Last year, Chrome’s team promised to add some features that improve plug-in security. One of them is already included in the latest dev builds: “some plug-ins are widely installed but typically not required for today’s Internet experience. For most users, any attempt to instantiate such a plug-in is suspicious and Google Chrome will warn on this condition.”
Two of the plug-ins that require permission every time you visit a site that uses them are Oracle’s Java and Apple’s QuickTime. The two plug-ins are enabled by default, but you need to click “Run this time” or “Always run on this site” to load the full content of the page. You can manually whitelist domains, but there’s no way to disable the infobar.
While not many sites use these plug-ins, it’s surprising to see that Chrome requires permission before loading Java or QuickTime content, even if you’ve updated to the latest version of the plug-in. The infobar warning is annoying, some users might ignore it, while others could think that the page tries to install malicious software.

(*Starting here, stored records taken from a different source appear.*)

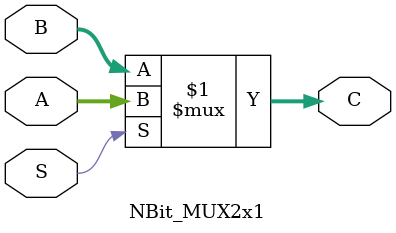
<source format=v>
`timescale 1ns / 1ps


module NBit_MUX2x1  #(parameter N = 32) (input [N-1:0]A, B,input S, output  [N-1:0]C);  
      
     assign  C = S?A:B;
      
    // always@(*)
    // begin 
    //     C = S?A:B;
    // end

endmodule



</source>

“The reason is to protect the (estimated 90% – 95%) of internet users who do not ever need to instantiate various lesser-used plug-ins. Remember that you just have to press a single button on the sites that you trust to run Java. And then you’re done. In fact you’re much better than done: you’ve limited your exposure to Java security vulnerabilities such that a drive-by malware Java ad won’t automatically run. I encourage you to read about the evolution of drive-by downloads and pay particular attention to how Java is being used in a lot of current attacks, even when it is fully up to date,” explains a Chrome engineer.